▶ [WORK INSTRUCTIONS] Reproduce the text of every entry below character for character, omitting the pictures.

(Saved data entries)
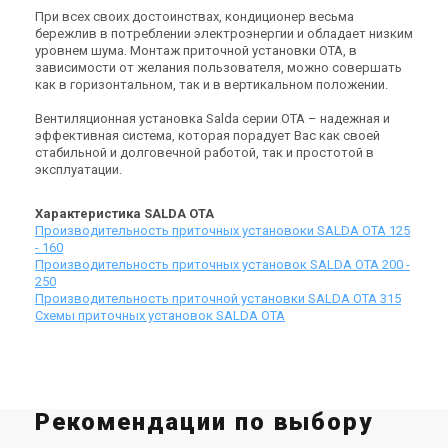
При всех своих достоинствах, кондиционер весьма
бережлив в потреблении электроэнергии и обладает низким
уровнем шума. Монтаж приточной установки OTA, в
Литва
Литва
зависимости от желания пользователя, можно совершать
как в горизонтальном, так и в вертикальном положении.
Приточная установка Salda
Приточная установка Salda
ОТА 315-5,0
ОТА 315-6,0
Вентиляционная установка Salda серии OTA – надежная и
Цена
Цена
эффективная система, которая порадует Вас как своей
Цена по запросу
Цена по запросу
стабильной и долговечной работой, так и простотой в
Купить
Купить
эксплуатации.
Характеристика SALDA OTA
Снят с производства
Оставить отзыв
Производительность приточных установоки SALDA OTA 125
- 160
Производительность приточных установок SALDA OTA 200 -
250
Производительность приточной установки SALDA OTA 315
Схемы приточных установок SALDA OTA
Литва
Приточная установка Salda
ОТА 315-9,0
Цена
Цена по запросу
Рекомендации по выбору
Купить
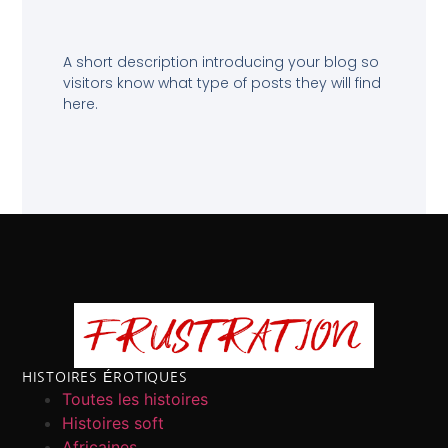
A short description introducing your blog so
visitors know what type of posts they will find
here.
HISTOIRES ÉROTIQUES
Toutes les histoires
Histoires soft
Africaines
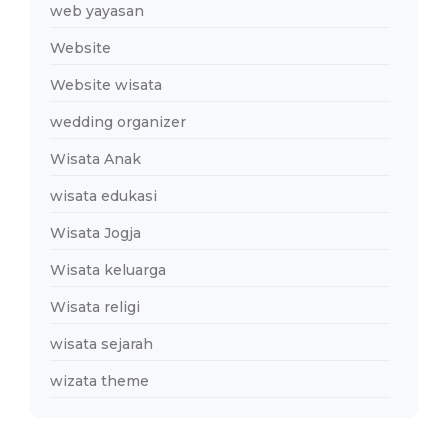
web yayasan
Website
Website wisata
wedding organizer
Wisata Anak
wisata edukasi
Wisata Jogja
Wisata keluarga
Wisata religi
wisata sejarah
wizata theme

▶ [REPLY TO THE EXERCISE]
При всех своих достоинствах, кондиционер весьма
бережлив в потреблении электроэнергии и обладает низким
уровнем шума. Монтаж приточной установки OTA, в
Литва
Литва
зависимости от желания пользователя, можно совершать
как в горизонтальном, так и в вертикальном положении.
Приточная установка Salda
Приточная установка Salda
ОТА 315-5,0
ОТА 315-6,0
Вентиляционная установка Salda серии OTA – надежная и
Цена
Цена
эффективная система, которая порадует Вас как своей
Цена по запросу
Цена по запросу
стабильной и долговечной работой, так и простотой в
Купить
Купить
эксплуатации.
Характеристика SALDA OTA
Снят с производства
Оставить отзыв
Производительность приточных установоки SALDA OTA 125
- 160
Производительность приточных установок SALDA OTA 200 -
250
Производительность приточной установки SALDA OTA 315
Схемы приточных установок SALDA OTA
Литва
Приточная установка Salda
ОТА 315-9,0
Цена
Цена по запросу
Рекомендации по выбору
Купить
A short description introducing your blog so
visitors know what type of posts they will find
here.
HISTOIRES ÉROTIQUES
Toutes les histoires
Histoires soft
Africaines
web yayasan
Website
Website wisata
wedding organizer
Wisata Anak
wisata edukasi
Wisata Jogja
Wisata keluarga
Wisata religi
wisata sejarah
wizata theme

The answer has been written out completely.